● **TEXTE SOURCE**:
━━━━━━━━
Des océans aux glaciers
Les milieux aquatiques et les glaciers représentent 71 % de la superficie du globe, 90 % du volume de l’habitat disponible pour les organismes vivants. La montée du niveau des mers, la migration des poissons vers des zones plus tempérées ou le dégel du pergélisol (sol gelé en permanence) sont des faits déjà observés.
L’océan, qui produit au moins la moitié de l’oxygène, redistribue d’énormes quantités de chaleur grâce aux courants qui le traversent et capte 20 % à 30 % du dioxyde de carbone généré par les activités humaines. Depuis 1970, les océans ont absorbé plus de 90 % de la chaleur excédentaire dans le système climatique.
Depuis 1993, le rythme de réchauffement de l’océan a plus que doublé par rapport aux vingt-cinq années précédentes. Entre 1971 et 2010, la couche des 75 premiers mètres a connu une augmentation moyenne de 0,11°C par décennie. Dans les couches comprises entre 700 m et 2 000 m de profondeur, ce rythme a presque triplé. L’océan Arctique se réchauffe deux fois plus vite que la moyenne mondiale.
━━━━━━━━
● **MISE EN APPLICATION**:
1) D'après le texte sur les océans et les glaciers, quelle proportion de la chaleur excédentaire du système climatique les océans ont-ils absorbée depuis 1970 ?
2) En vous appuyant sur le texte sur les océans et les glaciers, expliquez ce qui permet à l'océan de redistribuer d'énormes quantités de chaleur.

● **JEU DE DONNÉES**:
━━━━━━━━
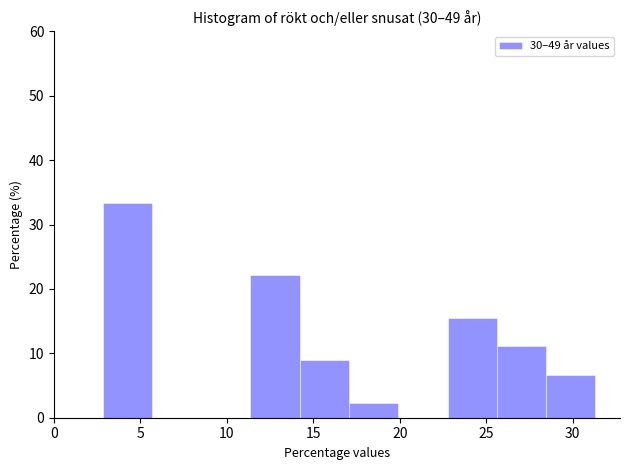

Which range on the x-axis has the tallest bar?

3.0 to 5.5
━━━━━━━━
● **RÉPONSES PROPOSÉES**:
1) Plus de 90 %.

2) L'océan redistribue d'énormes quantités de chaleur grâce aux courants qui le traversent.